Long-running operations should check remaining execution time to avoid timeouts:
import { context } from "@botpress/runtime";

async function processLargeDataset(items: Item[]) {
  const SAFETY_MARGIN = 5000;

  for (const item of items) {
    const remaining = context.get("runtime").getRemainingExecutionTimeInMs();

    if (remaining < SAFETY_MARGIN) {
      await saveProgress(items.indexOf(item));
      return { completed: false, processedCount: items.indexOf(item) };
    }

    await processItem(item);
  }

  return { completed: true, processedCount: items.length };
}

Reference

get
(key: string, opts?: { optional?: boolean }) => any
required
Get a specific value from the current execution context. Throws an error if the key doesn’t exist unless optional: true is passed.
getAll
() => BotContext
required
Get the entire context object for the current execution.
set
(key: string, value: any) => void
required
Set a value in the current execution context. Can only be called within an active context.
setDefaultContext
(data: Partial<BotContext>) => void
required
Set a default context used as a fallback when no execution context is active. Useful for testing and script execution.
clearDefaultContext
() => void
required
Clear the default context.

ADK object

The adk export provides access to project configuration and utilities for autonomous execution outside of conversations.

Getting project information

You can use the adk object to read your agent’s primitives, configuration and more:
import { adk } from "@botpress/runtime";

const config = adk.project.config;
console.log(config.name, config.defaultModels);

Running an autonomous agent

You can run an autonomous agent outside of a Conversation context. This is useful for scripts, migrations, or background tasks:
import { adk, Autonomous, z } from "@botpress/runtime";

const analyzeData = new Autonomous.Tool({
  name: "analyzeData",
  description: "Analyze dataset and return insights",
  input: z.object({ datasetId: z.string() }),
  output: z.object({ insights: z.array(z.string()) }),
  handler: async ({ datasetId }) => {
    // Analysis logic
    return { insights: ["Finding 1", "Finding 2"] };
  },
});

const result = await adk.execute({
  instructions: "Analyze the sales data and summarize key trends",
  tools: [analyzeData],
  iterations: 5,
});

Using Zai

The adk object gives you access to the Zai utility library. You can use Zai to perform type-safe AI operations on arbitrary data:
import { adk, z } from "@botpress/runtime";

const summary = await adk.zai.generate({
  instructions: "Summarize this text in 2 sentences",
  input: longText,
  output: z.object({
    summary: z.string(),
    wordCount: z.number(),
  }),
});
For a full list of Zai’s methods, check out the Zai reference documentation.

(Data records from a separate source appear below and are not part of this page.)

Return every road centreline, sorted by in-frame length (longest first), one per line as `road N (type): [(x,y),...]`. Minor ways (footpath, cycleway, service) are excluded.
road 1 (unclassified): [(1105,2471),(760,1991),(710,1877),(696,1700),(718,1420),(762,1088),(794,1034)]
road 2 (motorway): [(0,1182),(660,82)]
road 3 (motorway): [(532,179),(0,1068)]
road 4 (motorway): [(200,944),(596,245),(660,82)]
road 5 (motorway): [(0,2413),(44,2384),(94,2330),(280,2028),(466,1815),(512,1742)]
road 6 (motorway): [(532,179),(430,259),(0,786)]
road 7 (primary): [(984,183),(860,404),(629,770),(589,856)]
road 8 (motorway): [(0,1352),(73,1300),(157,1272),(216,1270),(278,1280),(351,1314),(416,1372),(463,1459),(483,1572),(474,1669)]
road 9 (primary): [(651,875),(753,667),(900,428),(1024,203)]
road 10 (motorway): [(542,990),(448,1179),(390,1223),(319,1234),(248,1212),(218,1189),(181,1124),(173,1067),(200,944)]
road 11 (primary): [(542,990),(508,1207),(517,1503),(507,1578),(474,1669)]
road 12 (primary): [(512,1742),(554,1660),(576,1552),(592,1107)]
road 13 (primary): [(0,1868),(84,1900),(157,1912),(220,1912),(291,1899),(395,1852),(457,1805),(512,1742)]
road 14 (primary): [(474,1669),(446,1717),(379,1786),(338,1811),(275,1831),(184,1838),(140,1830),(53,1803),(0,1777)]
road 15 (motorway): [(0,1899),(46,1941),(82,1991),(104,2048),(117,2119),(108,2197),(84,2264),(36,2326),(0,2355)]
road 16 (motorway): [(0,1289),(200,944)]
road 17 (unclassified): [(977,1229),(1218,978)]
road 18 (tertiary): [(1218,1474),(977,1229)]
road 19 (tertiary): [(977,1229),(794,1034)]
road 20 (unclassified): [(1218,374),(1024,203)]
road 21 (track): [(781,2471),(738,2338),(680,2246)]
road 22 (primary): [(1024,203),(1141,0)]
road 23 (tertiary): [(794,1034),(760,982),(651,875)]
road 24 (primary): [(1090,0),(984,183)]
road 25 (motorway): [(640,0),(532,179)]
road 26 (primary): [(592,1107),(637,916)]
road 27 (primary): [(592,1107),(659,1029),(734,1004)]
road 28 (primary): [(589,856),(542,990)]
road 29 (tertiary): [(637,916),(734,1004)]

Checking the execution environment

You can check the current execution environment:
import { adk } from "@botpress/runtime";

if (adk.environment.isDevelopment()) {
  console.log("Running in development mode");
}
This is useful if you need to run code only in specific environments—for example, enabling verbose logging or loading mock data during local development, while skipping it in production.

Reference

project
Project
required
Project primitives and configuration.
zai
Zai
required
Zai LLM utility toolkit instance configured with the project’s default model.
environment
Environment
required
Environment detection utilities including isDevelopment() and isProduction() methods.
execute
(props: Autonomous.Props) => Promise<ExecuteResult>
required
Execute an autonomous LLM agent outside of a conversation context.